The Norwegian Refugee Council’s 2023 report found that Sudan was among the nine most underfunded crises globally, with funding coverage between 2019 and 2023 averaging 15 percent lower than other humanitarian response plans.
And critically: the SSHAP report notes that in December 2023, research indicated that only 16% of aid was able to reach those in need, with access most restricted in the besieged Khartoum, Darfur and Kordofan states.
On Tractability and Cost-Effectiveness: This is where I need to be most honest about evidence limitations. I cannot provide you with a GiveWell-style cost-per-life-saved calculation. Here’s what I can tell you from the independent research reports:
Efficiency indicators:
The ACAPS report documents that ERR volunteers have worked unpaid for over two years, meaning overhead costs are near-zero
Some ERRs in Khartoum voiced that intermediary NGOs would take a significant percentage (often 10%) of grants for administrative fees while not doing much in terms of operational work, with ERRs carrying out implementation including running kitchens and clinics
ERRs implement informal yet effective accountability measures, such as public complaint handling and transparent procurement rules, including the formation of procurement committees
Access advantage:
ERRs’ adaptability, presence in conflict areas, and proximity to communities have enabled them to respond where other national and international responders could not
This means the counterfactual impact is potentially very high—these aren’t services duplicating what others could provide, they’re often the only services reaching certain populations
Demonstrated scale:
By October 2024, an estimated 360 ERRs were operating across seven states
Between 2023-2024, ERRs provided first aid, delivered medicines including for chronic diseases, mapped safe evacuation routes, supported IDPs in shelters, established communal kitchens, distributed food, and operated hospitals and local health facilities
The Honest Comparison to Top Cause Areas: You asked for explicit quantitative comparisons. I can’t provide them at the level of rigor EA typically expects, and I want to be clear about why:
Global health interventions (malaria nets, deworming, etc.) have decades of RCT evidence. I cannot compete with that level of certainty.

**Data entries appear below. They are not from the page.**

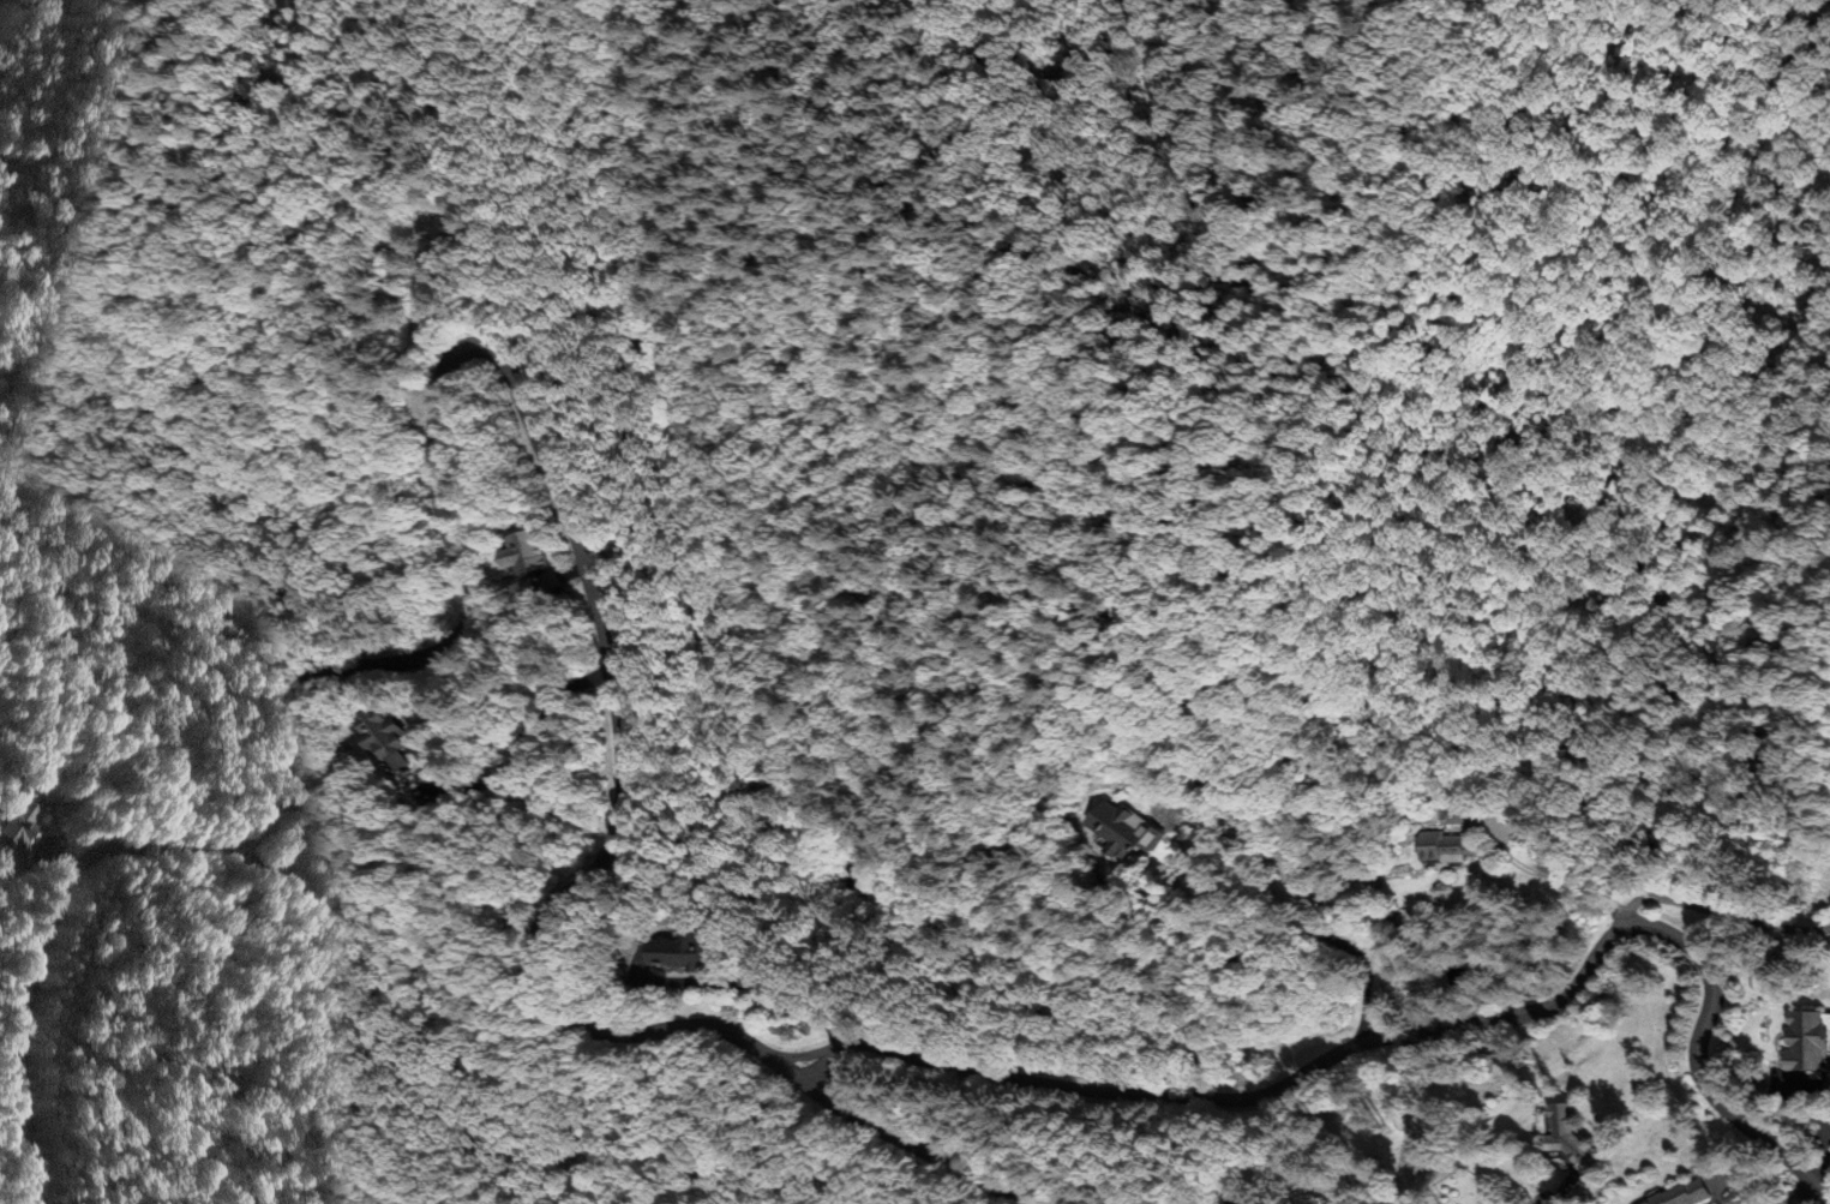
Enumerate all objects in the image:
building: (544, 552)
building: (240, 627)
road: (606, 644)
building: (396, 738)
building: (22, 820)
building: (1122, 827)
road: (261, 830)
road: (1249, 831)
building: (1452, 848)
road: (278, 850)
road: (1545, 873)
road: (1718, 913)
building: (709, 953)
road: (1365, 962)
road: (34, 965)
road: (1438, 1027)
building: (1812, 1040)
road: (806, 1053)
road: (823, 1065)
building: (1569, 1132)
building: (1691, 1192)
road: (1798, 1195)
road: (1255, 1197)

What I can argue: In a context where two-thirds of a country’s population needs humanitarian assistance including confirmed famine conditions, volunteer networks with ~0% overhead operating where no one else can reach might have cost-effectiveness in the same ballpark as top interventions. But I’m making an educated argument based on the available evidence, not proving it with RCTs.

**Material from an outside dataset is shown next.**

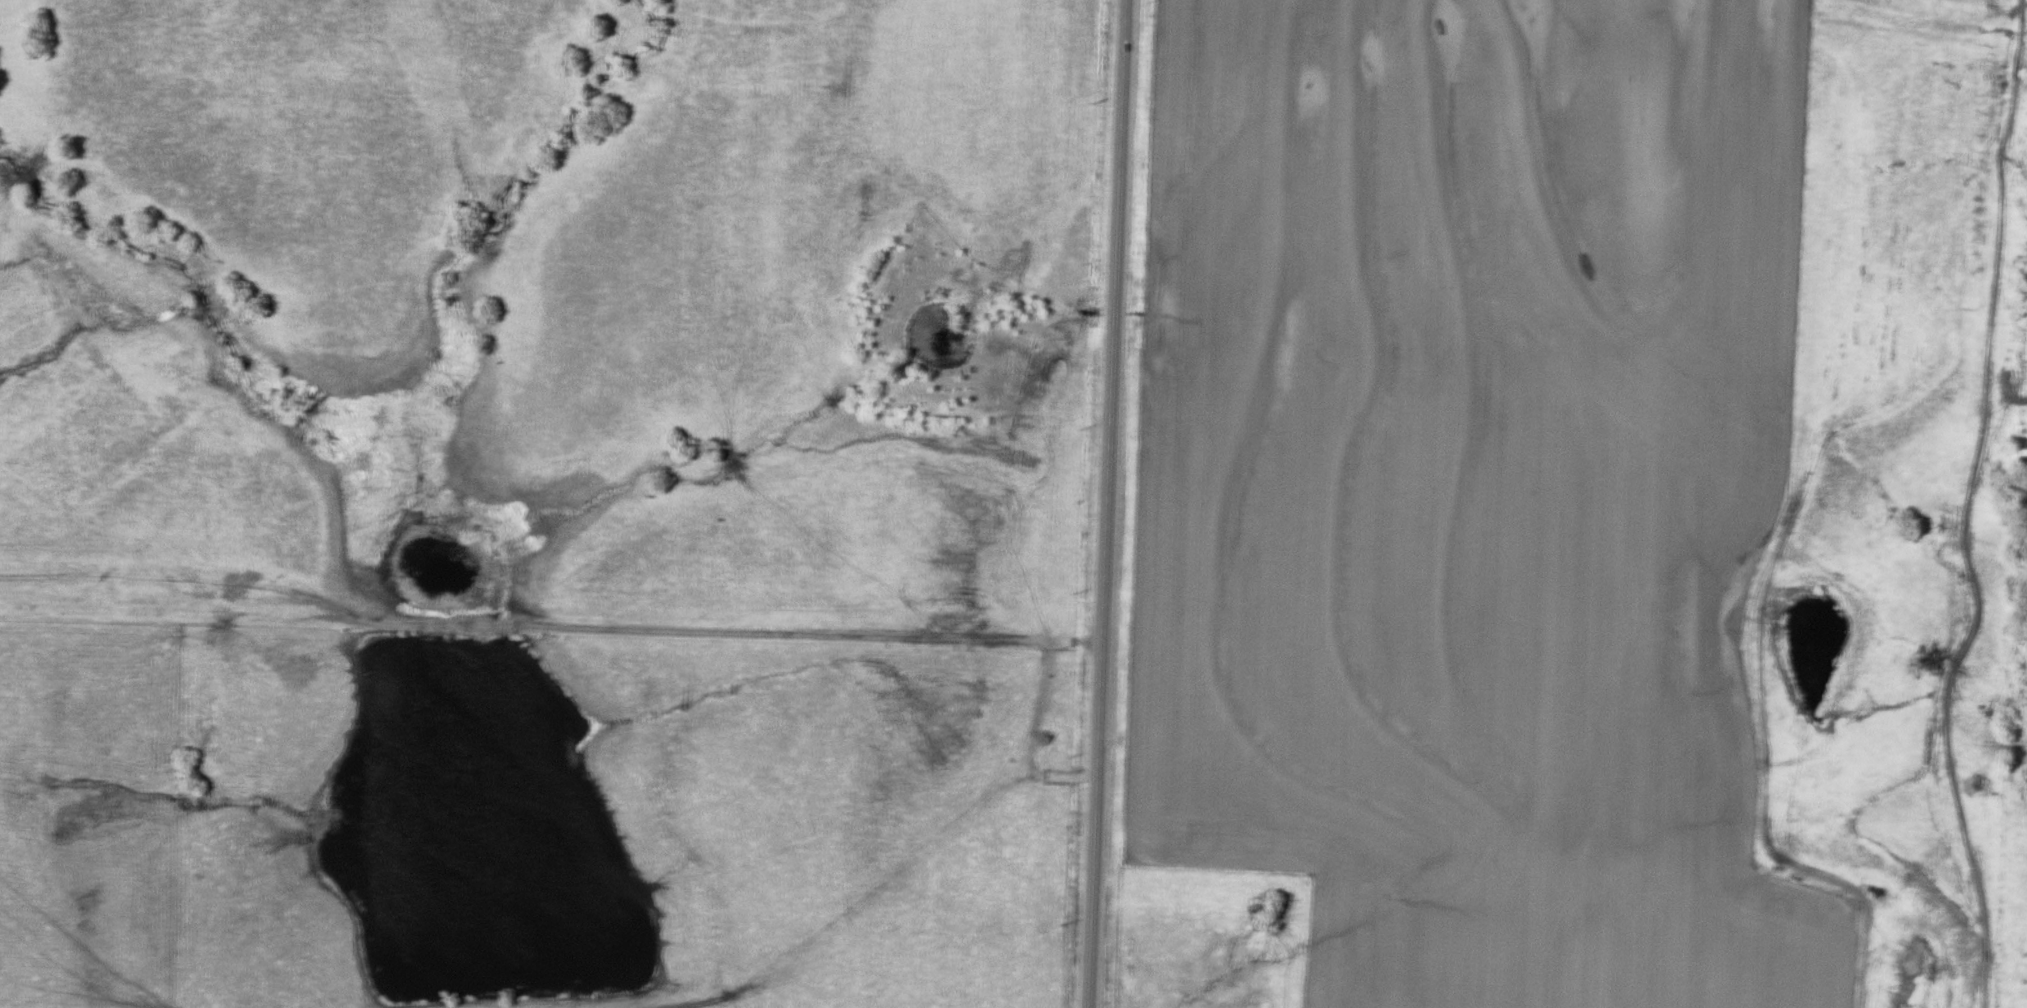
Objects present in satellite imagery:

The epistemic challenge: This raises a real question about EA’s framework. Should we only fund interventions we can measure with near-certainty? Or should we have some capacity for high-uncertainty, high-potential-impact interventions during acute emergencies?

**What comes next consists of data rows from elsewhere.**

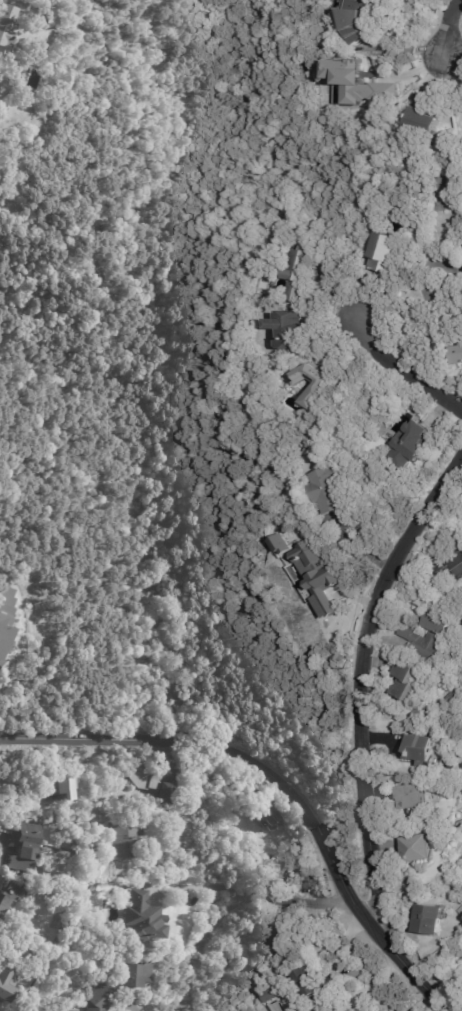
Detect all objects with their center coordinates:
building: (358, 19)
building: (6, 28)
road: (443, 30)
building: (360, 83)
building: (422, 120)
building: (444, 194)
building: (380, 255)
building: (295, 265)
building: (293, 294)
building: (288, 333)
building: (457, 356)
road: (406, 363)
building: (319, 387)
building: (412, 446)
building: (325, 492)
building: (276, 544)
building: (448, 565)
building: (315, 576)
building: (5, 615)
building: (426, 636)
road: (359, 684)
building: (404, 684)
building: (417, 748)
road: (277, 779)
building: (157, 781)
building: (53, 787)
road: (89, 788)
building: (411, 796)
building: (28, 798)
building: (266, 811)
building: (124, 840)
building: (22, 846)
building: (417, 849)
road: (251, 891)
building: (6, 895)
building: (140, 917)
building: (428, 920)
road: (204, 946)
building: (285, 948)
building: (13, 962)
building: (316, 982)
building: (5, 983)
building: (116, 986)
building: (269, 995)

What Would Stronger Evidence Look Like?
Honestly? It would probably require EA funding a proper evaluation. You could fund:
Retrospective analysis of ERR operations with health economists
Prospective monitoring of specific interventions
Comparative analysis of ERR vs. traditional NGO cost structures in Sudan
But there’s a chicken-and-egg problem: we can’t get that evidence without some initial funding, but we can’t get funding without that evidence.
My Ask: I’m not claiming Sudan definitively beats GiveWell top charities on cost-effectiveness. I’m arguing it’s plausible enough that it warrants serious evaluation, and that the combination of massive scale + extreme neglectedness + demonstrated local capacity should be enough to trigger that evaluation.
What would you need to see to consider this worth deeper investigation? I’d really value your thoughts on how EA might approach situations like this where the need is urgent but the evidence base doesn’t yet meet our typical standards. Thanks again for engaging with this so thoughtfully!